● Available records:
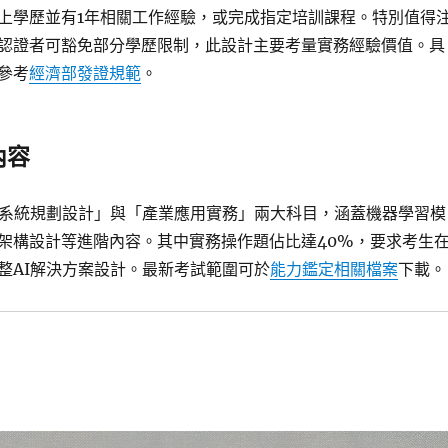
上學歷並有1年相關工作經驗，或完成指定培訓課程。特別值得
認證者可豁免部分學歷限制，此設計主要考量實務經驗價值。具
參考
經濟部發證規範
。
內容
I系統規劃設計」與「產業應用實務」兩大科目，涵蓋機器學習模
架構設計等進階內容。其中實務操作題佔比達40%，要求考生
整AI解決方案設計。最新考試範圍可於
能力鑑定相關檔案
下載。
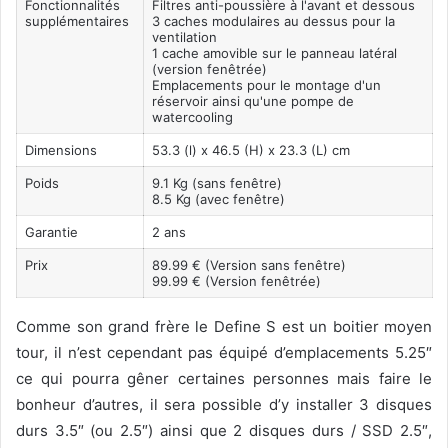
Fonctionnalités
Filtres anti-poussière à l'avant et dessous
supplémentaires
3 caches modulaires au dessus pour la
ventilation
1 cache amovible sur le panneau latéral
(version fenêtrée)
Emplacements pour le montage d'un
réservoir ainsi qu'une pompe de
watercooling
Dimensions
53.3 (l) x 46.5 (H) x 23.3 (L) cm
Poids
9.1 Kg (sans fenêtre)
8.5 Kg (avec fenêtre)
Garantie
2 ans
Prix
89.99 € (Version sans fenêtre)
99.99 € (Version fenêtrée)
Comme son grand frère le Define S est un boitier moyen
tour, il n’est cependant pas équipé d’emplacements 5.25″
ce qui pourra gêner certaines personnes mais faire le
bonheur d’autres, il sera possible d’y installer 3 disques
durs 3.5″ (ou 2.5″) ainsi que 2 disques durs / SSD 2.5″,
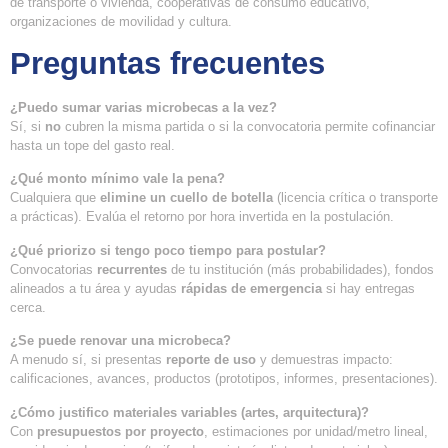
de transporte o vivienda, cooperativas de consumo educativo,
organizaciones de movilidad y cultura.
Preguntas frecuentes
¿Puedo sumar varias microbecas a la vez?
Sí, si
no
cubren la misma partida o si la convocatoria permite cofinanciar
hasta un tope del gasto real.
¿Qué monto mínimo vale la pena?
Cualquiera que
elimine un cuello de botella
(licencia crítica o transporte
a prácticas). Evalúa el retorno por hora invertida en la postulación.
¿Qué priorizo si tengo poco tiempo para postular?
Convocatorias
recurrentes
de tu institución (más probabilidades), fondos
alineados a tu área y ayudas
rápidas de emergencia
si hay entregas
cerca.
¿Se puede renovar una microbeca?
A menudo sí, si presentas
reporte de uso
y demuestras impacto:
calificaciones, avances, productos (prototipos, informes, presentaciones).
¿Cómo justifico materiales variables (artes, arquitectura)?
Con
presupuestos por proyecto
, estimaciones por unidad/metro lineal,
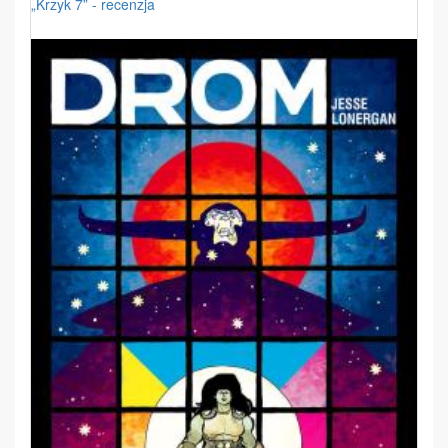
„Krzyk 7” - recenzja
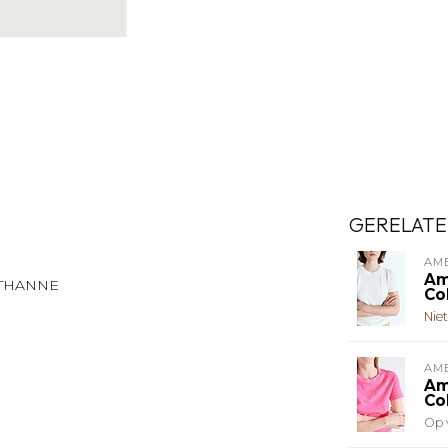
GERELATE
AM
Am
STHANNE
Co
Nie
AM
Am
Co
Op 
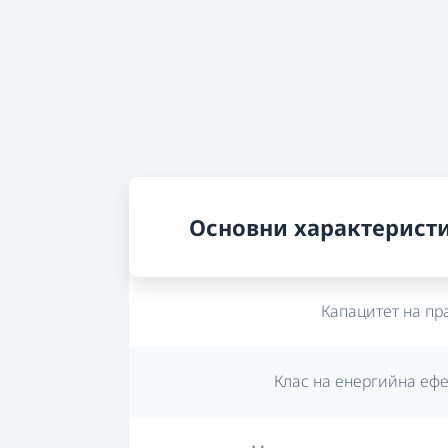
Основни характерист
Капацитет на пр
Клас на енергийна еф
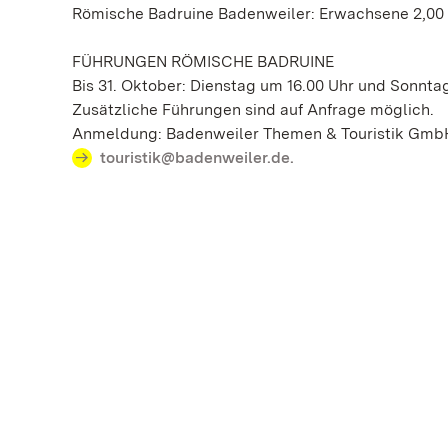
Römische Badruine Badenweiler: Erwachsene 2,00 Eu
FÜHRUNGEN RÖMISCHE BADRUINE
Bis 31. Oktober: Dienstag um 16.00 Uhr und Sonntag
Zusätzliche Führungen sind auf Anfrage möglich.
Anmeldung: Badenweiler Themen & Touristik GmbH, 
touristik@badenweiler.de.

● To do: Rewrite the lines above as a numbered list, skipping any blank lines and leaving the pictures out.

● Exercise output:
1. 上學歷並有1年相關工作經驗，或完成指定培訓課程。特別值得
2. 認證者可豁免部分學歷限制，此設計主要考量實務經驗價值。具
3. 參考
4. 經濟部發證規範
5. 。
6. 內容
7. I系統規劃設計」與「產業應用實務」兩大科目，涵蓋機器學習模
8. 架構設計等進階內容。其中實務操作題佔比達40%，要求考生
9. 整AI解決方案設計。最新考試範圍可於
10. 能力鑑定相關檔案
11. 下載。
12. Fonctionnalités
13. Filtres anti-poussière à l'avant et dessous
14. supplémentaires
15. 3 caches modulaires au dessus pour la
16. ventilation
17. 1 cache amovible sur le panneau latéral
18. (version fenêtrée)
19. Emplacements pour le montage d'un
20. réservoir ainsi qu'une pompe de
21. watercooling
22. Dimensions
23. 53.3 (l) x 46.5 (H) x 23.3 (L) cm
24. Poids
25. 9.1 Kg (sans fenêtre)
26. 8.5 Kg (avec fenêtre)
27. Garantie
28. 2 ans
29. Prix
30. 89.99 € (Version sans fenêtre)
31. 99.99 € (Version fenêtrée)
32. Comme son grand frère le Define S est un boitier moyen
33. tour, il n’est cependant pas équipé d’emplacements 5.25″
34. ce qui pourra gêner certaines personnes mais faire le
35. bonheur d’autres, il sera possible d’y installer 3 disques
36. durs 3.5″ (ou 2.5″) ainsi que 2 disques durs / SSD 2.5″,
37. de transporte o vivienda, cooperativas de consumo educativo,
38. organizaciones de movilidad y cultura.
39. Preguntas frecuentes
40. ¿Puedo sumar varias microbecas a la vez?
41. Sí, si
42. no
43. cubren la misma partida o si la convocatoria permite cofinanciar
44. hasta un tope del gasto real.
45. ¿Qué monto mínimo vale la pena?
46. Cualquiera que
47. elimine un cuello de botella
48. (licencia crítica o transporte
49. a prácticas). Evalúa el retorno por hora invertida en la postulación.
50. ¿Qué priorizo si tengo poco tiempo para postular?
51. Convocatorias
52. recurrentes
53. de tu institución (más probabilidades), fondos
54. alineados a tu área y ayudas
55. rápidas de emergencia
56. si hay entregas
57. cerca.
58. ¿Se puede renovar una microbeca?
59. A menudo sí, si presentas
60. reporte de uso
61. y demuestras impacto:
62. calificaciones, avances, productos (prototipos, informes, presentaciones).
63. ¿Cómo justifico materiales variables (artes, arquitectura)?
64. Con
65. presupuestos por proyecto
66. , estimaciones por unidad/metro lineal,
67. „Krzyk 7” - recenzja
68. GERELATE
69. AM
70. Am
71. STHANNE
72. Co
73. Nie
74. AM
75. Am
76. Co
77. Op 
78. Основни характерист
79. Капацитет на пр
80. Клас на енергийна еф
81. Römische Badruine Badenweiler: Erwachsene 2,00 Eu
82. FÜHRUNGEN RÖMISCHE BADRUINE
83. Bis 31. Oktober: Dienstag um 16.00 Uhr und Sonntag
84. Zusätzliche Führungen sind auf Anfrage möglich.
85. Anmeldung: Badenweiler Themen & Touristik GmbH, 
86. touristik@badenweiler.de.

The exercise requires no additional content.